North America is morphing into Orwell’s Oceania

Ukraine President Volodymyr Zelenskyy and Canada Prime Minister Justin Trudeau. PHOTO: REUTERS
Ukraine President Volodymyr Zelenskyy and Canada Prime Minister Justin Trudeau. PHOTO: REUTERS
"Today the United States launched a trade war against Canada, their closest partner and ally, their closest friend," Canada Prime Minister Justin Trudeau said on Wednesday.

"At the same time, they’re talking about working positively with Russia. Appeasing Vladimir Putin, a lying, murderous dictator. Make that make sense."

All right, let’s try to make sense of it, starting with the obvious fact that the trade war cannot be about what US President Donald Trump says it’s about: forcing Canada to stop a flood of the drug fentanyl that he claims is coming across the border into his country.

Trump needed some legal excuse to declare an emergency and ignore American obligations under the US-Mexico-Canada free-trade agreement, but less than one-thousandth of the fentanyl entering the United States comes in across the Canadian border.

Trump abuses everybody, but the particular way he abuses Trudeau is a giveaway.

He habitually addresses Prime Minister Trudeau as "governor", the title given to the chief executives of America’s 50 states — and he calls Canada "the 51st state".

At first, Canadians thought it was just another example of Trump’s school-bully-style banter, but gradually they realised that there was something sinister behind it.

"This is not a joke any more," Canada Foreign Minister Melanie Joly said on Tuesday after Trump activated his threatened 25% tariff on Canadian exports to the US.

She took his intention to annex Canada to the United States seriously, she said.

She is quite right.

It is as bizarre as Britain annexing Ireland or Germany seizing Austria (both of which did happen in the Bad Old Days), but that’s what the current US administration has in mind.

For the moment, at least, it intends to do it non-violently, by crushing the Canadian economy in a trade war and picking up the pieces.

Justin Trudeau figured it out, and in his last week in office he felt free to say it out loud.

He accused the US president of seeking to bring about "a total collapse of the Canadian economy".

"Because that will make it easier to annex us. That is never going to happen. We will never be the 51st state."

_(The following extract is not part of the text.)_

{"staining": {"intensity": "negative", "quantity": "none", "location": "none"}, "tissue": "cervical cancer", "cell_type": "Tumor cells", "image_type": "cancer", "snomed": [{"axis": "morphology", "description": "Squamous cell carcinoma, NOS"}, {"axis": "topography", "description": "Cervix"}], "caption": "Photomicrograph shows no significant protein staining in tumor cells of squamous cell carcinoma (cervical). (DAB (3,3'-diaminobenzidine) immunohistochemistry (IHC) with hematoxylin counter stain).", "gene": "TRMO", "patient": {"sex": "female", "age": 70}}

Maybe, and maybe not. It’s still Donald Trump at the helm, so any US government policy can be reversed overnight (and flip back again by week’s end).

For example, US Commerce Secretary Howard Lutnick said on Wednesday (NZ time) that Trump would probably announce a deal to reduce the anti-Canada tariffs on Thursday. ("Reduce", not cancel.)

You will know whether that is true or not by the time you read this, but it really doesn’t matter.

All the back and forth, the unkept promises and the sudden cancellations, are just standard Trumpian tactics to confuse the enemy — and the "enemy" is any country that doesn’t fall in with Trump’s plans. Well, maybe not exactly his plans.

Many people would say that Trump has whims, not actual plans, but some of the people around Trump certainly have plans that make an ugly kind of sense.

It is the consolidation of the new American empire, in a world that suddenly starts to look like a cross between the late 19th century and Orwell’s 1984.

There will be the spheres of influence of the three superpowers: Oceania (the Americas), run from Washington; Eurasia, run from Moscow; and Eastasia, run from Beijing — all perpetually or at least periodically at war with one another. South Asia and Africa will be disputed colonies or borderlands, and that’s where most of the wars will be actually fought.

I am not saying that this is the inevitable or even the likely future. However, it is where the behaviour of the three would-be hegemons, Trump, Putin and Xi, and their multifarious enablers, is leading us at the moment.

(To be fair, Xi is less bellicose than the other two.)

Seen in this light, Trump’s apparently random enthusiasms for taking over Canada, Greenland and Panama make a kind of sense. He just wants to nail down and fortify the (extended) boundaries of the Homeland.

But wait a minute. What about his plans to expel about two million Palestinians from Gaza and build Trumptown-on-the-Riviera on the ruins of their former homes?

Maybe there is no grand plan at all — or at least none that makes sense to anybody beyond the "base"?

There is certainly a domestic strategy for remaking the US as an authoritarian illiberal democracy on the Hungarian model. Trump is certainly OK with a "Christian" republic as well. (Shades of Gilead.)

It is also enough to explain his attachment to Putin, even if the Russian dictator doesn’t have anything on him. Birds of a feather, etc.

But a coherent foreign strategy? Who knows?

I am tired and my brain hurts. You have a go.

— Gwynne Dyer is an independent London journalist.